▸ **JOB ITEM**
Repeat the whole listing below precisely. Omit all pictures.

▸ **RECORDS FOR PROCESSING**
☆ ☆ ☆ ☆ ☆ ☆ ☆

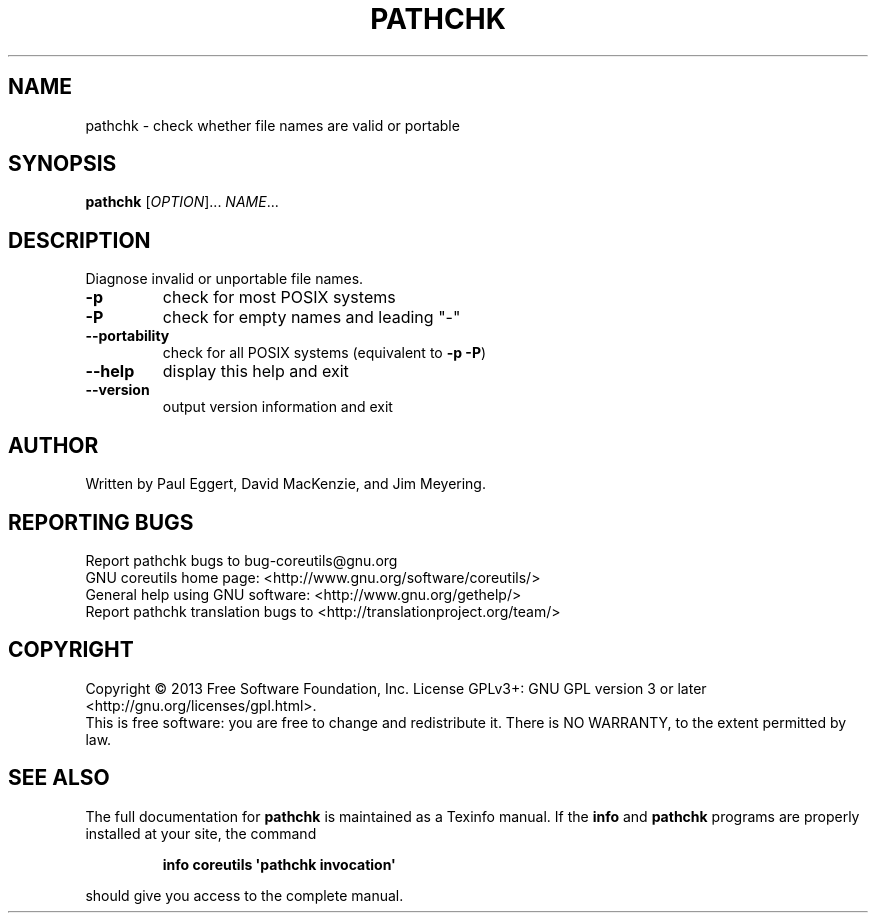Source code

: .\" DO NOT MODIFY THIS FILE!  It was generated by help2man 1.35.
.TH PATHCHK "1" "August 2014" "GNU coreutils 8.21" "User Commands"
.SH NAME
pathchk \- check whether file names are valid or portable
.SH SYNOPSIS
.B pathchk
[\fIOPTION\fR]... \fINAME\fR...
.SH DESCRIPTION
.\" Add any additional description here
.PP
Diagnose invalid or unportable file names.
.TP
\fB\-p\fR
check for most POSIX systems
.TP
\fB\-P\fR
check for empty names and leading "\-"
.TP
\fB\-\-portability\fR
check for all POSIX systems (equivalent to \fB\-p\fR \fB\-P\fR)
.TP
\fB\-\-help\fR
display this help and exit
.TP
\fB\-\-version\fR
output version information and exit
.SH AUTHOR
Written by Paul Eggert, David MacKenzie, and Jim Meyering.
.SH "REPORTING BUGS"
Report pathchk bugs to bug\-coreutils@gnu.org
.br
GNU coreutils home page: <http://www.gnu.org/software/coreutils/>
.br
General help using GNU software: <http://www.gnu.org/gethelp/>
.br
Report pathchk translation bugs to <http://translationproject.org/team/>
.SH COPYRIGHT
Copyright \(co 2013 Free Software Foundation, Inc.
License GPLv3+: GNU GPL version 3 or later <http://gnu.org/licenses/gpl.html>.
.br
This is free software: you are free to change and redistribute it.
There is NO WARRANTY, to the extent permitted by law.
.SH "SEE ALSO"
The full documentation for
.B pathchk
is maintained as a Texinfo manual.  If the
.B info
and
.B pathchk
programs are properly installed at your site, the command
.IP
.B info coreutils \(aqpathchk invocation\(aq
.PP
should give you access to the complete manual.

☆ ☆ ☆ ☆ ☆ ☆ ☆

▸ **EXERCISE RESPONSE**
Source code

: .\" DO NOT MODIFY THIS FILE!  It was generated by help2man 1.35.
.TH PATHCHK "1" "August 2014" "GNU coreutils 8.21" "User Commands"
.SH NAME
pathchk \- check whether file names are valid or portable
.SH SYNOPSIS
.B pathchk
[\fIOPTION\fR]... \fINAME\fR...
.SH DESCRIPTION
.\" Add any additional description here
.PP
Diagnose invalid or unportable file names.
.TP
\fB\-p\fR
check for most POSIX systems
.TP
\fB\-P\fR
check for empty names and leading "\-"
.TP
\fB\-\-portability\fR
check for all POSIX systems (equivalent to \fB\-p\fR \fB\-P\fR)
.TP
\fB\-\-help\fR
display this help and exit
.TP
\fB\-\-version\fR
output version information and exit
.SH AUTHOR
Written by Paul Eggert, David MacKenzie, and Jim Meyering.
.SH "REPORTING BUGS"
Report pathchk bugs to bug\-coreutils@gnu.org
.br
GNU coreutils home page: <http://www.gnu.org/software/coreutils/>
.br
General help using GNU software: <http://www.gnu.org/gethelp/>
.br
Report pathchk translation bugs to <http://translationproject.org/team/>
.SH COPYRIGHT
Copyright \(co 2013 Free Software Foundation, Inc.
License GPLv3+: GNU GPL version 3 or later <http://gnu.org/licenses/gpl.html>.
.br
This is free software: you are free to change and redistribute it.
There is NO WARRANTY, to the extent permitted by law.
.SH "SEE ALSO"
The full documentation for
.B pathchk
is maintained as a Texinfo manual.  If the
.B info
and
.B pathchk
programs are properly installed at your site, the command
.IP
.B info coreutils \(aqpathchk invocation\(aq
.PP
should give you access to the complete manual.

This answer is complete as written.